Radikalreform Großkonzerne wollen private Krankenversicherung kippen
Hamburg - Der Plan ist so einfach wie radikal: In Zukunft soll es eine Einheitsversicherung geben, die Grundschutz für alle Menschen in Deutschland bietet. Das sieht ein Arbeitspapier vor, das die Versicherungskonzerne Axa , Allianz und Ergo im Auftrag des Gesamtverbandes der Deutschen Versicherungswirtschaft (GDV) entwickelt haben, wie die "Financial Times Deutschland" berichtet. Die private Krankenvollversicherung wäre damit abgeschafft.

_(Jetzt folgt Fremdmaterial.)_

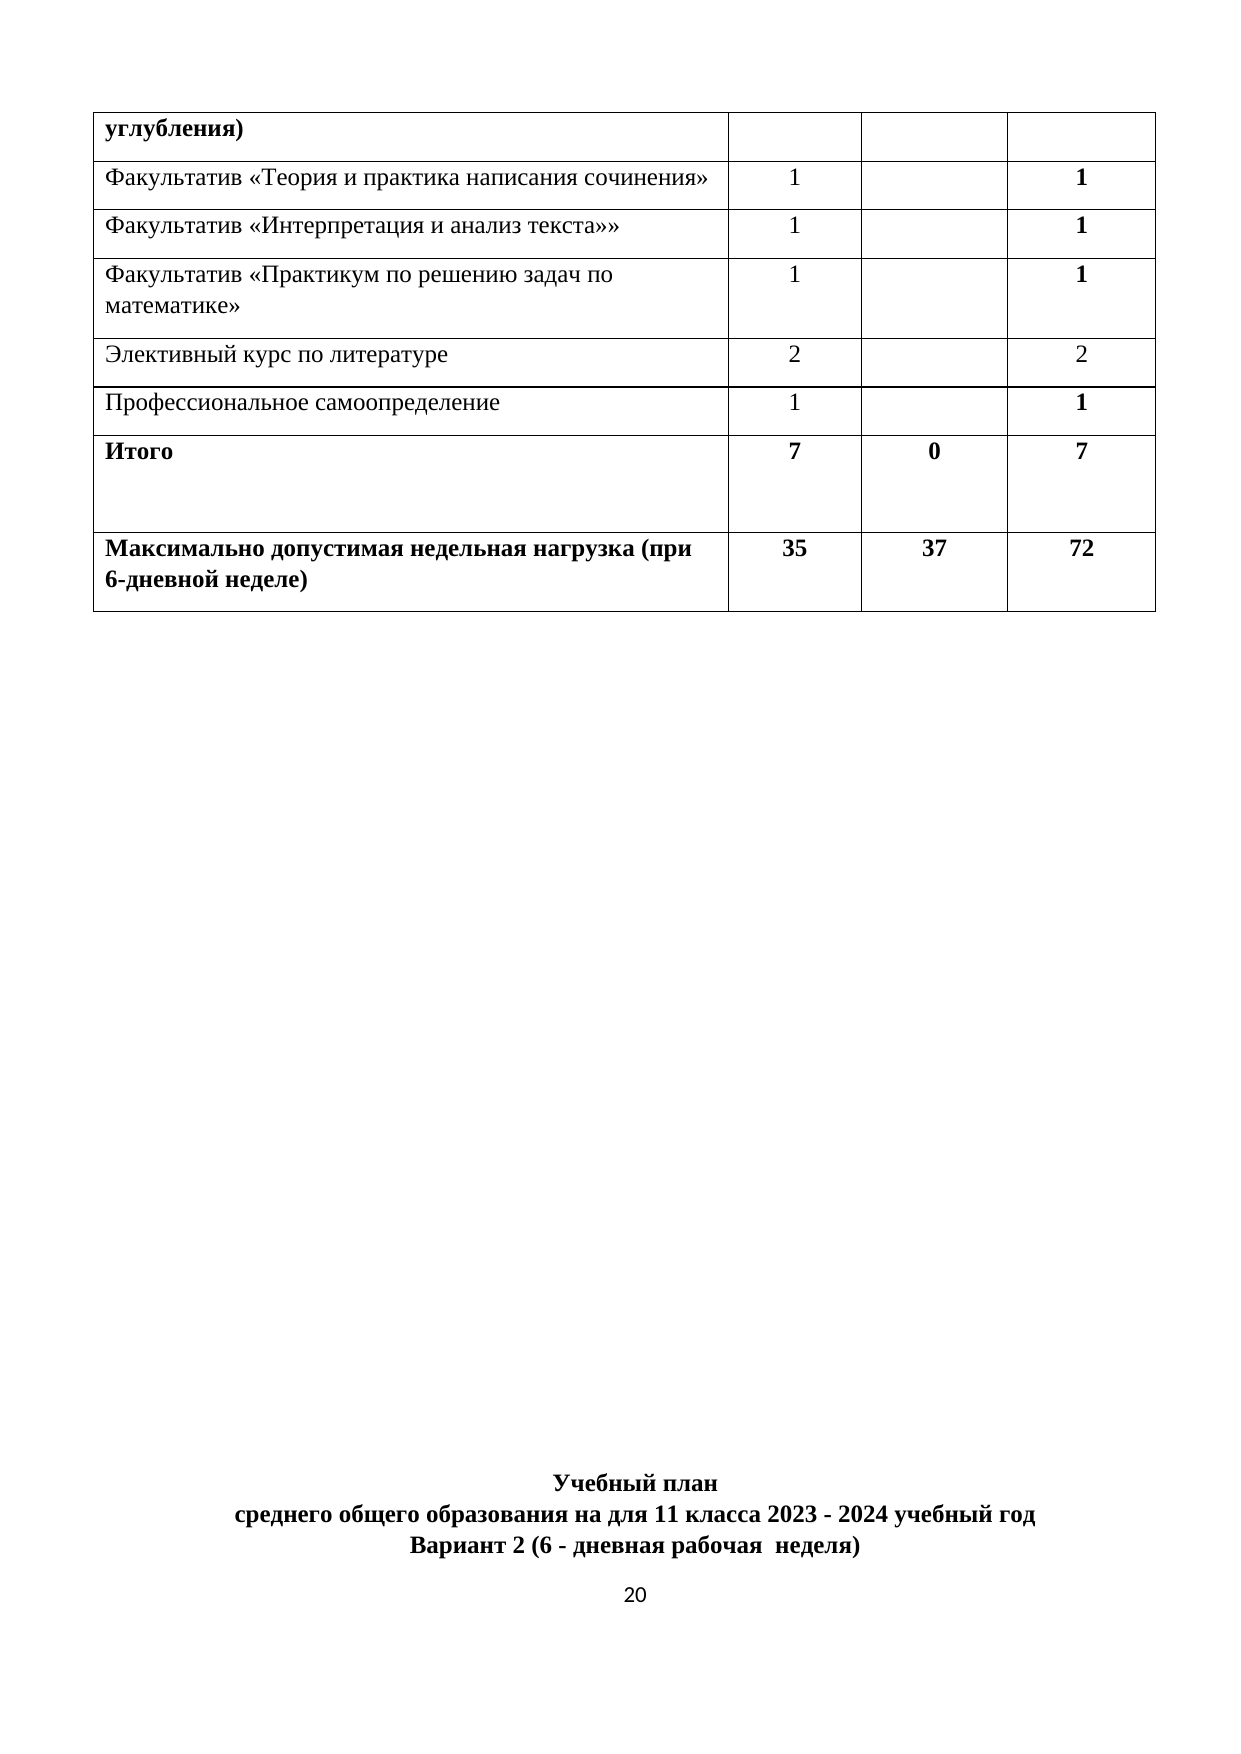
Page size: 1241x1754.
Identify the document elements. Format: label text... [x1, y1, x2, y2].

Die Arbeitsgruppe ist seit 2006 eingesetzt und sollte sich mit der Zukunft der Sozialsysteme befassen. Herausgekommen sind Vorschläge, die für Streit in der Branche sorgen. Demnach würden die Krankenversicherungen künftig Einheitsprämien berechnen, unabhängig von Alter und Geschlecht, schreibt das Blatt. Die Grundsicherung wäre für alle verpflichtend - und lehnt sich an das SPD-Modell einer Bürgerversicherung an. Gesetzliche und private Kassen würden diese Grundsicherung zu denselben Konditionen anbieten.
Neu wäre auch, dass die Krankenversicherungen künftig jeden Versicherten akzeptieren müssten - und die Beiträge für Kinder vom Staat übernommen würden. Nach wie vor würden aber private Zusatzversicherungen Leistungen anbieten, die mit dem Grundtarif nicht abgedeckt sind. Langfristig sieht der Plan indes vor, die Trennung von gesetzlichen und privaten Kassen abzuschaffen.
Ein Sprecher der des Ergo-Konzerns bestätigte, dass über die Zukunft des Systems diskutiert werde - und auch darüber, eine Einheitsversicherung einzuführen. Bislang gebe es allerdings noch kein Ergebnis. Ein GDV-Sprecher sagte, es handele sich um ein Arbeitspapier unter vielen: "Wir sind noch nicht so weit, über irgendwelche Ergebnisse berichten zu können." Es gebe innerhalb des Verbandes keinen Zeitplan für die Diskussion.
Branche ist zerstritten
Doch die Branche ist tief gespalten: Die großen Unternehmen wie die Allianz, die den GDV dominieren, suchen mit den radikalen Lösungen einen Ausweg aus der Krise. Das Geschäftsmodell der großen, börsennotierten Konzerne ist wegen der hohen Zahl an Älteren in der privaten Krankenversicherung in der Krise. Unter anderem deshalb trete das Unternehmen die Flucht nach vorne an, schreibt das Blatt.
Versicherungsvereine wie Debeka oder Signal Iduna allerdings sind strikt dagegen. Sie sind eher genossenschaftlich organisiert und arbeiten nicht renditeorientiert. "Die Bundesregierung würde dann wie beim Gesundheitsfonds den Beitrag festlegen, und dann ist der Wettbewerb total zerstört", sagte Uwe Laue, Chef der Debeka, der "FTD". Von den Zusatztarifen allein könne die private Krankenversicherung nicht leben.
Es sei zu einem Eklat gekommen, als die Arbeitsgruppe die jüngste Version des Papiers präsentierte, schreibt die "FTD". Die Gegner, der PKV-Verband, in dem die Versicherungsvereine organisiert sind, verlangten, dass die Seiten mit den Reformvorschlägen entfernt werden. Dies geschah tatsächlich - ein bisher einmaliger Vorgang. Nun sollen die Großen wie Allianz, Axa und Ergo intern mit dem Austritt aus dem PKV-Verband gedroht haben. Sprecher der Gesellschaften bestreiten dies allerdings, schreibt das Blatt.